** Excerpt to read follows **

One of the current political buzz phrases, “green jobs of the future”, gets under my skin. The 2 shots in today’s posts are what I call “snatch and grabs”, meaning that I was passing by- took a couple of quick shots- and beat it out of there. This is one of the many recycling facilities one may find in Greenpoint, Brooklyn. I bring them to your attention not because of intrinsic merit or photographic interest but rather to make a certain point about this particular political meme. Non union and dirty, the recycling side of waste management enjoys a certain vogue amongst the elites of the intellectual and political class, but the truth of it is somewhat different. Were these elites to actually walk the neighborhood streets where their ideas are made manifest, one wonders how their enthusiasm would fare.

from nyc.gov

Place all paper together in CLEAR bags, or in any bin labeled with green recycling decals or marked ” MIXED PAPER”. (Or place in the white dumpster for paper recycling, if your building has one.)

** End of Excerpt to read **

*Job item A*. According to the recycling passage, in what neighborhood is the recycling facility found?
*Job item B*. Reproduce the recycling passage word for word, starting at the words "One of the current" and ending after "enthusiasm would fare.".

** Information shown follows **

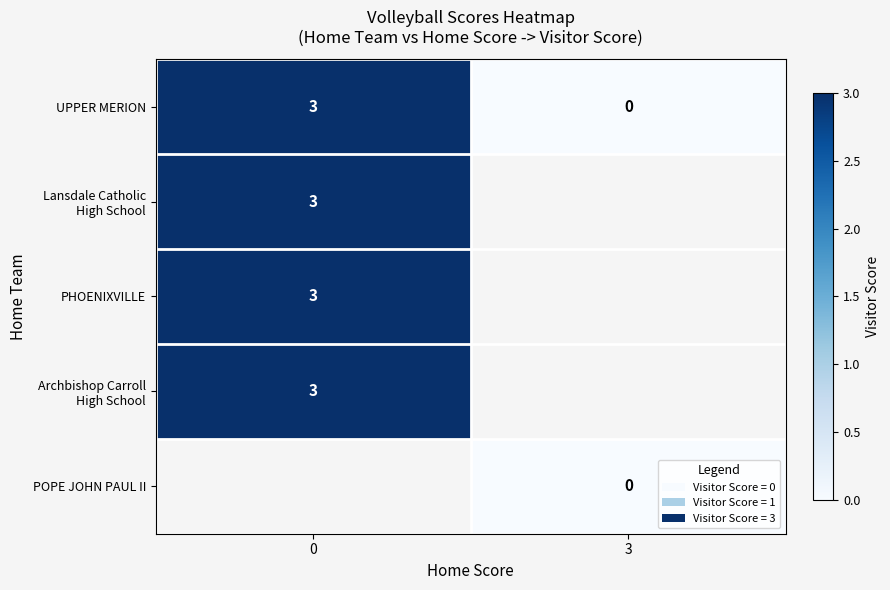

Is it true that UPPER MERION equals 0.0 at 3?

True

** End of Information shown **
** Information shown follows **

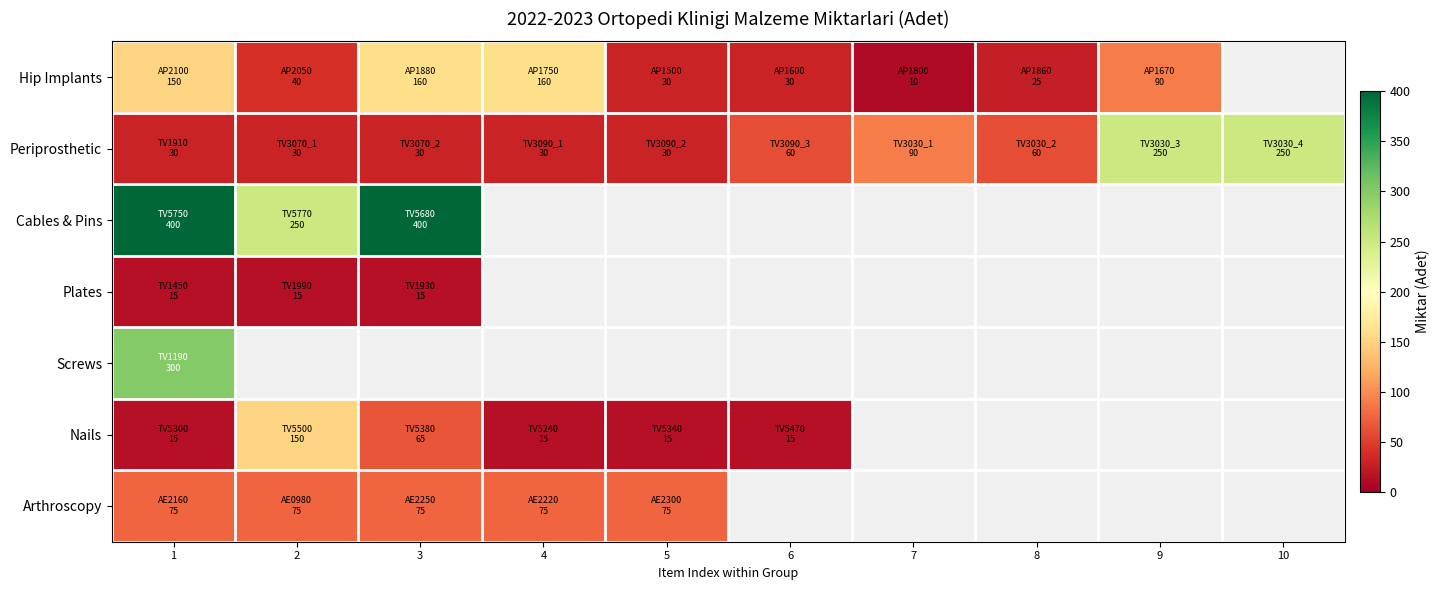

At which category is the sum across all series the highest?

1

** End of Information shown **

*Response box A*. Greenpoint, Brooklyn

*Response box B*.
One of the current political buzz phrases, “green jobs of the future”, gets under my skin. The 2 shots in today’s posts are what I call “snatch and grabs”, meaning that I was passing by- took a couple of quick shots- and beat it out of there. This is one of the many recycling facilities one may find in Greenpoint, Brooklyn. I bring them to your attention not because of intrinsic merit or photographic interest but rather to make a certain point about this particular political meme. Non union and dirty, the recycling side of waste management enjoys a certain vogue amongst the elites of the intellectual and political class, but the truth of it is somewhat different. Were these elites to actually walk the neighborhood streets where their ideas are made manifest, one wonders how their enthusiasm would fare.